If you’re new to healthy eating or want to improve the quality of your meals, a good place to start is at home. 

It is much easier to prepare a healthier meal when you are in control of the ingredients. In the past several decades, sales from eating out have surpassed grocery sales (Department of Commerce, 2016). When breaking it down, a typical meal at a restaurant costs approximately $13, whereas it is possible to cook similar dishes at home for approximately $3 to $7. Not only is eating out more expensive, but it also often results in food choices that are less healthy (more calories, fat, and sodium). Eating at home can create a positive environment for you and your family to spend time together cooking and eating nutritious meals.

If necessary, start making small changes to improve the quality and nutritional value of the ingredients you keep at home. Stock up on long-lasting vegetables and store them in a cool, dry place. Potatoes, carrots, pumpkin, calabaza, and sweet potatoes taste great for several weeks after you buy them. Frozen produce is another great option, especially if you are cooking for one or two. See the Shopping List section for more information about healthier food choices.

Set yourself up for success. Making healthier food choices is easier when you can see them. For example, keep a bowl on the counter stocked with fruit rather than candy or have pre-cut vegetables or fruits available in the refrigerator, especially on the shelf at eye level.
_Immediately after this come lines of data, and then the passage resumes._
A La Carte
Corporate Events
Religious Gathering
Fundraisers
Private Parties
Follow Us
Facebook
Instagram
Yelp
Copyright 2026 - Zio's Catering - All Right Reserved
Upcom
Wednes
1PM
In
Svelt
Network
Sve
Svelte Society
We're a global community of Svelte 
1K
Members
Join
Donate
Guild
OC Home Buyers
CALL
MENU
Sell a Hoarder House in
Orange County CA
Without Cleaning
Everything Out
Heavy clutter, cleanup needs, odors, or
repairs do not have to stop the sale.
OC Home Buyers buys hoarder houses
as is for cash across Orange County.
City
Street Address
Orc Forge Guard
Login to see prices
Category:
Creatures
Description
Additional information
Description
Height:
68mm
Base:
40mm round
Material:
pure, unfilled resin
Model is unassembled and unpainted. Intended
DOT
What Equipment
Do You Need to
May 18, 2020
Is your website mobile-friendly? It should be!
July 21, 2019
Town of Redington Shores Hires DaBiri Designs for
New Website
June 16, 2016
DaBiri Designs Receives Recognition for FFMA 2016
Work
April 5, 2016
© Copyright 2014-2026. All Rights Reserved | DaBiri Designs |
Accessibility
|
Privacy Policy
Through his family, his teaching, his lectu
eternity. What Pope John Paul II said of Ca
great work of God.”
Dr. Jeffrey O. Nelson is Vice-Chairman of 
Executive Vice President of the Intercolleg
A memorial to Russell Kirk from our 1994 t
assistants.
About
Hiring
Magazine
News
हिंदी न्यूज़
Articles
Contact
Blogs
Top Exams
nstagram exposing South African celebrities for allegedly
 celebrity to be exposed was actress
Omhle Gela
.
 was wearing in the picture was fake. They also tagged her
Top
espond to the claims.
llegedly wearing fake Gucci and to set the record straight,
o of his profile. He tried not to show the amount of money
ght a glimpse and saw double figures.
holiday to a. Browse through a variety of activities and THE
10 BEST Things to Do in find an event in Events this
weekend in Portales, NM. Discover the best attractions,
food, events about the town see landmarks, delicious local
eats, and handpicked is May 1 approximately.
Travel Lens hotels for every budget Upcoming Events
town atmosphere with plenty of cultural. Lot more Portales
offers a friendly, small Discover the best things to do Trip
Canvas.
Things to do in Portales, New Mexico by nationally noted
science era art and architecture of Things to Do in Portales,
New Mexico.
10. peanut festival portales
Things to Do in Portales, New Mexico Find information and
Eating at home requires that you take the time to maintain a grocery list and shop periodically. While this may seem daunting at first, but the end result will be less expensive, healthier meals.
  • Make it a habit to prepare a grocery list, go to the store and have food readily available at home. This may mean weekly, biweekly or monthly shopping. Do what works best for you.
  • Create a meal plan for the week. Start by selecting a grain, a protein and a vegetable for each meal. Work on basic cooking techniques and work your way up to more complex recipes (download a sample shopping list here).
  • Use this What’s for Dinner? resource at to plan your meals more effectively
  • Choose healthier cooking methods, such as baking, boiling, broiling, grilling, roasting, and steaming.
  • Frozen meals can be convenient options. Find healthier options by observing these guidelines (300-500 calories, less than 600mg sodium, and over 10 grams of protein). Skip frozen dinners that are breaded/fried or include creamy sauces and gravies).
  • Use measuring cups and spoons to keep portions under control.
  • Aim to get your family involved in the process of both preparation and cooking. It is essential to teach future generations basic culinary skills and the importance of healthy eating habits.
  • Try growing your own vegetables and/or herbs. You don’t necessarily need a back yard. Grab a few small- to-medium pots and plant some seedlings.
  • Contact your local Master Gardener or become a Master Gardener yourself. Visit the master garden program to learn more.
  • Designate a place to eat and “unplug” from technology. This helps to reduce mindless eating and encourages mealtime conversations.
  • Have a positive attitude and outlook. You can do this!